> **Task brief**:
Return the full material exactly.

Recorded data
— BEGIN —

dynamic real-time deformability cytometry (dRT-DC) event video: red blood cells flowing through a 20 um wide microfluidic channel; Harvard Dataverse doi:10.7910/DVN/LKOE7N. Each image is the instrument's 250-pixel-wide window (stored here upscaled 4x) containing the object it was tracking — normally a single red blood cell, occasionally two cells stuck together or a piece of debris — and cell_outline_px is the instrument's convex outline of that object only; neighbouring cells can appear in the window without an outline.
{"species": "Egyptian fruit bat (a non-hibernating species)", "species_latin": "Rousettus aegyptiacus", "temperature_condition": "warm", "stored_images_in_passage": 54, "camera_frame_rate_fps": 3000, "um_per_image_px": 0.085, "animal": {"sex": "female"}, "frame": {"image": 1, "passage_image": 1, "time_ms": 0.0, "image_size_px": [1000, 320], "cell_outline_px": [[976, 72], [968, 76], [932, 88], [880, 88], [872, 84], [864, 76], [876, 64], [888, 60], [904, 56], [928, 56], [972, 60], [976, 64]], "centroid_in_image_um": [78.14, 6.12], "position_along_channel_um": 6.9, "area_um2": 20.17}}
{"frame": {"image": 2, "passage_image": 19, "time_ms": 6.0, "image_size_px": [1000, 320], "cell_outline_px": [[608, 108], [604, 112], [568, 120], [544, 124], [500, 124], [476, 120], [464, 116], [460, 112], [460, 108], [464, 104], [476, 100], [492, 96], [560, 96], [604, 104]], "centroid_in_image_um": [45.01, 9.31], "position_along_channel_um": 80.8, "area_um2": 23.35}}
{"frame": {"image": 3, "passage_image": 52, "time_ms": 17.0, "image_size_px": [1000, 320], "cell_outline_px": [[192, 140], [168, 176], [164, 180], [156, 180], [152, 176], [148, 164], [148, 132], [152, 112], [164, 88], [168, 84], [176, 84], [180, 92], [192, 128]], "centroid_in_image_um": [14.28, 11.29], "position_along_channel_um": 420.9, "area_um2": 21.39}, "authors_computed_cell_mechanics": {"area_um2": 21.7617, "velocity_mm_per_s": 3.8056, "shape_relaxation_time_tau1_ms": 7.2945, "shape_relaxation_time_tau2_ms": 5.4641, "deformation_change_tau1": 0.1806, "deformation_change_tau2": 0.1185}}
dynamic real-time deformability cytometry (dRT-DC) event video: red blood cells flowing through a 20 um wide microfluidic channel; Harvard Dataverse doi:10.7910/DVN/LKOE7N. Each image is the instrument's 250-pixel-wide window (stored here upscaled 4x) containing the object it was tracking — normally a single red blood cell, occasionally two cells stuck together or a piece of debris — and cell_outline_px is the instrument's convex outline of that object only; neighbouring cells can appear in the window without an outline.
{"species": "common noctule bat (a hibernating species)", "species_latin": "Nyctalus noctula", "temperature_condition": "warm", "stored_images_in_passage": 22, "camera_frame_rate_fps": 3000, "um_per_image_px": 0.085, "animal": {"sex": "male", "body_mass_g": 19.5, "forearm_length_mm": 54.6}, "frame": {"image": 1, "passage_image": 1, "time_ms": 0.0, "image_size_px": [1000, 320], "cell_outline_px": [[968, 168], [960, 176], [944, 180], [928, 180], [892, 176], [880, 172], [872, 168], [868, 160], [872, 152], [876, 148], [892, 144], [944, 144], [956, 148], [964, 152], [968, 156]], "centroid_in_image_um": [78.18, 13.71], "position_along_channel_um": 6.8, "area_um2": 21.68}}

— END —

> **Result for this exercise**:
dynamic real-time deformability cytometry (dRT-DC) event video: red blood cells flowing through a 20 um wide microfluidic channel; Harvard Dataverse doi:10.7910/DVN/LKOE7N. Each image is the instrument's 250-pixel-wide window (stored here upscaled 4x) containing the object it was tracking — normally a single red blood cell, occasionally two cells stuck together or a piece of debris — and cell_outline_px is the instrument's convex outline of that object only; neighbouring cells can appear in the window without an outline.
{"species": "Egyptian fruit bat (a non-hibernating species)", "species_latin": "Rousettus aegyptiacus", "temperature_condition": "warm", "stored_images_in_passage": 54, "camera_frame_rate_fps": 3000, "um_per_image_px": 0.085, "animal": {"sex": "female"}, "frame": {"image": 1, "passage_image": 1, "time_ms": 0.0, "image_size_px": [1000, 320], "cell_outline_px": [[976, 72], [968, 76], [932, 88], [880, 88], [872, 84], [864, 76], [876, 64], [888, 60], [904, 56], [928, 56], [972, 60], [976, 64]], "centroid_in_image_um": [78.14, 6.12], "position_along_channel_um": 6.9, "area_um2": 20.17}}
{"frame": {"image": 2, "passage_image": 19, "time_ms": 6.0, "image_size_px": [1000, 320], "cell_outline_px": [[608, 108], [604, 112], [568, 120], [544, 124], [500, 124], [476, 120], [464, 116], [460, 112], [460, 108], [464, 104], [476, 100], [492, 96], [560, 96], [604, 104]], "centroid_in_image_um": [45.01, 9.31], "position_along_channel_um": 80.8, "area_um2": 23.35}}
{"frame": {"image": 3, "passage_image": 52, "time_ms": 17.0, "image_size_px": [1000, 320], "cell_outline_px": [[192, 140], [168, 176], [164, 180], [156, 180], [152, 176], [148, 164], [148, 132], [152, 112], [164, 88], [168, 84], [176, 84], [180, 92], [192, 128]], "centroid_in_image_um": [14.28, 11.29], "position_along_channel_um": 420.9, "area_um2": 21.39}, "authors_computed_cell_mechanics": {"area_um2": 21.7617, "velocity_mm_per_s": 3.8056, "shape_relaxation_time_tau1_ms": 7.2945, "shape_relaxation_time_tau2_ms": 5.4641, "deformation_change_tau1": 0.1806, "deformation_change_tau2": 0.1185}}
dynamic real-time deformability cytometry (dRT-DC) event video: red blood cells flowing through a 20 um wide microfluidic channel; Harvard Dataverse doi:10.7910/DVN/LKOE7N. Each image is the instrument's 250-pixel-wide window (stored here upscaled 4x) containing the object it was tracking — normally a single red blood cell, occasionally two cells stuck together or a piece of debris — and cell_outline_px is the instrument's convex outline of that object only; neighbouring cells can appear in the window without an outline.
{"species": "common noctule bat (a hibernating species)", "species_latin": "Nyctalus noctula", "temperature_condition": "warm", "stored_images_in_passage": 22, "camera_frame_rate_fps": 3000, "um_per_image_px": 0.085, "animal": {"sex": "male", "body_mass_g": 19.5, "forearm_length_mm": 54.6}, "frame": {"image": 1, "passage_image": 1, "time_ms": 0.0, "image_size_px": [1000, 320], "cell_outline_px": [[968, 168], [960, 176], [944, 180], [928, 180], [892, 176], [880, 172], [872, 168], [868, 160], [872, 152], [876, 148], [892, 144], [944, 144], [956, 148], [964, 152], [968, 156]], "centroid_in_image_um": [78.18, 13.71], "position_along_channel_um": 6.8, "area_um2": 21.68}}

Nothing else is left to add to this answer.